------ Excerpt
A privacy proxy ensures that users can observe all traces, analyse the activity of the proxy and the type and volume of data exchanged etc.

Research on the theoretical and practical implications of privacy protection was also part of the project (Petit, Ben Mokhtar, Brunie, & Kosch, 2014).

6. Sustainability of the Results

To achieve sustainability of the project, dissemination and exploitation of the project results were a core element and a separate work package. Scientific dissemination mainly happened through conferences in the fields of Computer Science, cultural heritage and libraries. For general dissemination, the project website as a central hub for all information about the project proved very useful.

Exploitation so far included internal exploitation of the technology within the partner institutions on the one hand, and external exploitation on the other hand. Regarding internal exploitation, EEXCESS partner institution Joanneum Research integrated EEXCESS features into their collection management system imdas pro. Also, BitMedia and ZBW have integrated EEXCESS software modules into their systems. The servers that host the EEXCESS recommender will run beyond project lifetime at Joanneum Research.

To achieve external exploitation (exploitation of the tools outside the EEXCESS consortium), EEXCESS partners approach cultural institutions as well as private enterprises, demonstrating the tools and exploring the options of integrating them into existing systems (Figure 5).

Fig. 5: 

Achieving Sustainability through involvement of different communities.

The software components developed in EEXCESS are made available on platforms like Chrome Web Store, WordPress Plugin repository and Github. Some additional efforts will be needed after the end of the project to cover later releases of software environments like browsers or WordPress versions. Since a number of different institutions were involved in the development of individual components and more stakeholders are interested in the distribution of their content, at least the prototypes most heavily used and needed by the communities will be adapted and maintained.

Other components like the partner wizard for content integration focus on automated workflows which leads to minimized maintenance efforts.

Since all software modules developed in the project are open source, a potentially large community of developers can maintain and enhance the components.
------------
------ Stored data
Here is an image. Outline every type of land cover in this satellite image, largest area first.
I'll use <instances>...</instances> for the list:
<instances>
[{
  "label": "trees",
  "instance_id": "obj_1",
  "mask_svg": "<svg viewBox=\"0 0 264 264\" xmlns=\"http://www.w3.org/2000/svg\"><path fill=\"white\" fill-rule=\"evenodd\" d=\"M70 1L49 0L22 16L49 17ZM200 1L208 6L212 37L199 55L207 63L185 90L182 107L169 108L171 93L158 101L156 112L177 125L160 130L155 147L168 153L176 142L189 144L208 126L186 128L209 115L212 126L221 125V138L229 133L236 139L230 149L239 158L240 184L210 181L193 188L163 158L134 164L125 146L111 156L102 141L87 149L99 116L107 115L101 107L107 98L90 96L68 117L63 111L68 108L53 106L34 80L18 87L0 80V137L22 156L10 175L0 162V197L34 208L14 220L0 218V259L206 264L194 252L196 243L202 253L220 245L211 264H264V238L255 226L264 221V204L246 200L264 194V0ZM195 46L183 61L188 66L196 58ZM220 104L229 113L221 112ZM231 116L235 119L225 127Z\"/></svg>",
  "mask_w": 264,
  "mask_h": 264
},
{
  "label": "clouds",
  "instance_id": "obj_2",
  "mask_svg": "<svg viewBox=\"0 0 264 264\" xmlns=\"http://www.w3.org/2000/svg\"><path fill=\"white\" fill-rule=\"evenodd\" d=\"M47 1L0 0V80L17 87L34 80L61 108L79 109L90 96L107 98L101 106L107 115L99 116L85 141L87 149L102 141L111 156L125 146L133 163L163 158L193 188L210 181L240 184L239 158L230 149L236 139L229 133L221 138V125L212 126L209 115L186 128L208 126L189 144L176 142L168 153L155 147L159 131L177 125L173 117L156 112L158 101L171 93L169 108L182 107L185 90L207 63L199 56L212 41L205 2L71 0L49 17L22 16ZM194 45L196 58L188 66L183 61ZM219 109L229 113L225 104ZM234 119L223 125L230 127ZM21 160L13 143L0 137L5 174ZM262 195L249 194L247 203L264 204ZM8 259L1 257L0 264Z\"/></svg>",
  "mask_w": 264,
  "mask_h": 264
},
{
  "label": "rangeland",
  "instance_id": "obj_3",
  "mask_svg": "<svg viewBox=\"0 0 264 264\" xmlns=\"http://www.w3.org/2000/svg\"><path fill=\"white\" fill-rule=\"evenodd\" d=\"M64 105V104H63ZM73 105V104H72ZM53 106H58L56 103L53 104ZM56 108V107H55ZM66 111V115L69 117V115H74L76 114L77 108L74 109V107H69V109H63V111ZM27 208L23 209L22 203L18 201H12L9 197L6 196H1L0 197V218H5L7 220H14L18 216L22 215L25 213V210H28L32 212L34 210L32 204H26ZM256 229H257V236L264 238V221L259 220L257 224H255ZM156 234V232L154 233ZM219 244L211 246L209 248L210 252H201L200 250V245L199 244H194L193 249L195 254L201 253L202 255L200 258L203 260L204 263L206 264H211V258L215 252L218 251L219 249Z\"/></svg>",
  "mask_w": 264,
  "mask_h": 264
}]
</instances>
------------
Work order A>
Answer these questions from the excerpt on the EEXCESS project.
(i) In which fields were the conferences that carried most of the scientific dissemination?
(ii) Into which collection management system did Joanneum Research integrate EEXCESS features?
(iii) On which platforms are the software components developed in EEXCESS made available?
Work order B> Duplicate a passage of the excerpt on the EEXCESS project. Begin at the words "To achieve external" and stop after "of different communities.".

Worked solution A>
(i) Computer Science, cultural heritage and libraries.
(ii) imdas pro.
(iii) Chrome Web Store, WordPress Plugin repository and Github.

Worked solution B>
To achieve external exploitation (exploitation of the tools outside the EEXCESS consortium), EEXCESS partners approach cultural institutions as well as private enterprises, demonstrating the tools and exploring the options of integrating them into existing systems (Figure 5).

Fig. 5: 

Achieving Sustainability through involvement of different communities.